▶ _SUPPLIED DATA_
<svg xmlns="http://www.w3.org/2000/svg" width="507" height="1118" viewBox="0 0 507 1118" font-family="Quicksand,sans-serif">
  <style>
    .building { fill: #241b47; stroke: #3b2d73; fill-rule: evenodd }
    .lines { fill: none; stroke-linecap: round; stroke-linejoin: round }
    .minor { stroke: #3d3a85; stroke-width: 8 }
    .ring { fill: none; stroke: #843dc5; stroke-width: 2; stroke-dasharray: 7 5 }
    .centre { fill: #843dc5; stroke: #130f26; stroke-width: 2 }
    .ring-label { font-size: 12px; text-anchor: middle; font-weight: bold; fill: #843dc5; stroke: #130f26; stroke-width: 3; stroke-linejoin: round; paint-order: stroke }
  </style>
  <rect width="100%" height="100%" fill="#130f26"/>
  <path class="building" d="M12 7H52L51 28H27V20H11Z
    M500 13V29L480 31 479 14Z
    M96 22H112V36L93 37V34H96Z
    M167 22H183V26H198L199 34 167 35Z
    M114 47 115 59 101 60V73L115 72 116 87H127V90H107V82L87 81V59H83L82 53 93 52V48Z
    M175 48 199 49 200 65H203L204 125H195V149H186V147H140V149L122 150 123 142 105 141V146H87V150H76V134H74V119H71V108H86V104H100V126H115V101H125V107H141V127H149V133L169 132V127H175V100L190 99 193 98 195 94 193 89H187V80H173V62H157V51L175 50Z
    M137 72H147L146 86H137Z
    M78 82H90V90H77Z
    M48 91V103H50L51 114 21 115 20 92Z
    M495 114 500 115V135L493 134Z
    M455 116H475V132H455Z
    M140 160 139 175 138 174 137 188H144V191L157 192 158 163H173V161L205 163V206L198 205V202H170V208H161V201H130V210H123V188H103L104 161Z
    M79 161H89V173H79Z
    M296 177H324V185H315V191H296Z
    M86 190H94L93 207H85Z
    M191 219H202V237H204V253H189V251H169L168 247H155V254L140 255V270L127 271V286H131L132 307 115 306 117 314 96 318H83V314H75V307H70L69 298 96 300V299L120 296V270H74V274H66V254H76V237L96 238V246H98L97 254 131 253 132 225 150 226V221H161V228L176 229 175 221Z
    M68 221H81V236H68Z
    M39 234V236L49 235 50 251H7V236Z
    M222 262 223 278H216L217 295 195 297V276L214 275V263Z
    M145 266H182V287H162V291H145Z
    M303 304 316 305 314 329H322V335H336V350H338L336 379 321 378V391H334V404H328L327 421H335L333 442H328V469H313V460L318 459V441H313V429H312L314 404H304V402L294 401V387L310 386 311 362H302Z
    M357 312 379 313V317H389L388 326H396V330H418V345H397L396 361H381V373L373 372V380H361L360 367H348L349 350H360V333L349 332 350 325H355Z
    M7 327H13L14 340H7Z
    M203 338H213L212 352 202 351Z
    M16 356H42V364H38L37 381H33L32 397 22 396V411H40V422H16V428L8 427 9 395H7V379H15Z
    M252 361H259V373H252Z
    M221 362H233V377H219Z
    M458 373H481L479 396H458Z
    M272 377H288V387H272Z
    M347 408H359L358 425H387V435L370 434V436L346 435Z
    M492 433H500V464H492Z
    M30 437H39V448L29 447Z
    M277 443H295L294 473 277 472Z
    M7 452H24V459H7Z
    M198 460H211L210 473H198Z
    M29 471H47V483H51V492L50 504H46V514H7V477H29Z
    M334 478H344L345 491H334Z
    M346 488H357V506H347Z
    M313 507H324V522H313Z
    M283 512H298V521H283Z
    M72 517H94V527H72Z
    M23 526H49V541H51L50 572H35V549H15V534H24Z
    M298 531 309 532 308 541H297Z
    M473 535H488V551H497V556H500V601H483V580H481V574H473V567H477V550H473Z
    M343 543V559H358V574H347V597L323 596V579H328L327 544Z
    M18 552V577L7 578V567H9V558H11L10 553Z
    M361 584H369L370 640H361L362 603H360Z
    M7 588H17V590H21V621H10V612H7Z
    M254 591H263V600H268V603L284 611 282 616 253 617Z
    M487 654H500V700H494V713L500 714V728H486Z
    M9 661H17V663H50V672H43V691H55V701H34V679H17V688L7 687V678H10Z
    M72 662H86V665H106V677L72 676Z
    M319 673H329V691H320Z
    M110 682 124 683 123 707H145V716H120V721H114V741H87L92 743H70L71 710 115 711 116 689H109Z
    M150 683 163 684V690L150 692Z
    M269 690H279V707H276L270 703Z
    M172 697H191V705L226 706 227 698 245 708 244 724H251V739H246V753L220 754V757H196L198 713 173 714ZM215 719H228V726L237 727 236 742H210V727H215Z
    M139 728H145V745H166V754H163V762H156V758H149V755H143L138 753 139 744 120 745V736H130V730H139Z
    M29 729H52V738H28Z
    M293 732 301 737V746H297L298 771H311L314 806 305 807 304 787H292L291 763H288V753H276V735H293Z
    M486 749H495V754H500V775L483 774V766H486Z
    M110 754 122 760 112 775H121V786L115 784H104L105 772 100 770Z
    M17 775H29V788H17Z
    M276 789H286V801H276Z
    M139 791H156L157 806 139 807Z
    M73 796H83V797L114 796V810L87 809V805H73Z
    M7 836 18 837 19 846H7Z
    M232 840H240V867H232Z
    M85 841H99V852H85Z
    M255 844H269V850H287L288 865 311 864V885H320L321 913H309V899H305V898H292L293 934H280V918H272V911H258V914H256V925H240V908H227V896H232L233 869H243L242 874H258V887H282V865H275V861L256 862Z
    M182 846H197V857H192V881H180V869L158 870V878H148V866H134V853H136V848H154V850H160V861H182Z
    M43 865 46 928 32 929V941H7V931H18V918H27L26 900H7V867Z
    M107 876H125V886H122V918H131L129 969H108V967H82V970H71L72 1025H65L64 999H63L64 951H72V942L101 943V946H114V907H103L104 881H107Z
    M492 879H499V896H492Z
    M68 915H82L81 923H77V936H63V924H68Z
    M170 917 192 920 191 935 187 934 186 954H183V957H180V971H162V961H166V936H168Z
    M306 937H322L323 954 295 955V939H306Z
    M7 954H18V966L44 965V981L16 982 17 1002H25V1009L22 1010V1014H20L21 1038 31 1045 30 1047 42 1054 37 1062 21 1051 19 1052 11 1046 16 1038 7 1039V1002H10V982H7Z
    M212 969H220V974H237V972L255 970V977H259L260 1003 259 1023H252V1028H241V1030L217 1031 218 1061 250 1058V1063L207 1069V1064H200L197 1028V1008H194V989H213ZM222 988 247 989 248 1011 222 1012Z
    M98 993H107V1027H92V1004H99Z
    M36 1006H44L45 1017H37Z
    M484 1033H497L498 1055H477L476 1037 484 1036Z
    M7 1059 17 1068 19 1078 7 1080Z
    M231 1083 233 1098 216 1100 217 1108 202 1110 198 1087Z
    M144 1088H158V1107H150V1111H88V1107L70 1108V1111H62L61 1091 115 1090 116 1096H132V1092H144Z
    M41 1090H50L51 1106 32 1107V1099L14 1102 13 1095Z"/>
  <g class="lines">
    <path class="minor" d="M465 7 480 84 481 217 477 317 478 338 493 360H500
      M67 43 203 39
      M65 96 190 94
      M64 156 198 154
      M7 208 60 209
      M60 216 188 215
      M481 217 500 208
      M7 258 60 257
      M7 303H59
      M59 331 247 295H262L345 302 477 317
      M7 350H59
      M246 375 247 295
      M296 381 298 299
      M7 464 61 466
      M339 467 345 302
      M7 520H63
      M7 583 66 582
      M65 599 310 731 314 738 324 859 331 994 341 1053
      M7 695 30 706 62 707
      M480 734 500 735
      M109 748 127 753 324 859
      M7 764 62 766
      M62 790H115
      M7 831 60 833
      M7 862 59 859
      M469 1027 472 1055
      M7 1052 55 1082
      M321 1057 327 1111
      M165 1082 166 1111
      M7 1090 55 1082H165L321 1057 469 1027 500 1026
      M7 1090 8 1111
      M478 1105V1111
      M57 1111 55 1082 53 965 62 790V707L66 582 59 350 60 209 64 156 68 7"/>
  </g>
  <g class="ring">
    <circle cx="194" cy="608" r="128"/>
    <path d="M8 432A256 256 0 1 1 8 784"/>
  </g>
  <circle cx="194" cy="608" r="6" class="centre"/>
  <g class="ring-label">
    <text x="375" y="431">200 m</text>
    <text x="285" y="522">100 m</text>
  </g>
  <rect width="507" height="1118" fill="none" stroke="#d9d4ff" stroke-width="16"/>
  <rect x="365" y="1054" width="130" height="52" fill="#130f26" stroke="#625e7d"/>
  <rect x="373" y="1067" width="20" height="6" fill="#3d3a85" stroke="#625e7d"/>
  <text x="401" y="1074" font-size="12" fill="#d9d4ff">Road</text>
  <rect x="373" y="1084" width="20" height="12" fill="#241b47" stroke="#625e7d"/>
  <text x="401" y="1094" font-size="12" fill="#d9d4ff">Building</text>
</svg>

▶ _EXERCISE_
If a line of the entries holds the word "lines", copy it out.

▶ _SOLUTION TO THE EXERCISE_
    .lines { fill: none; stroke-linecap: round; stroke-linejoin: round }
  <g class="lines">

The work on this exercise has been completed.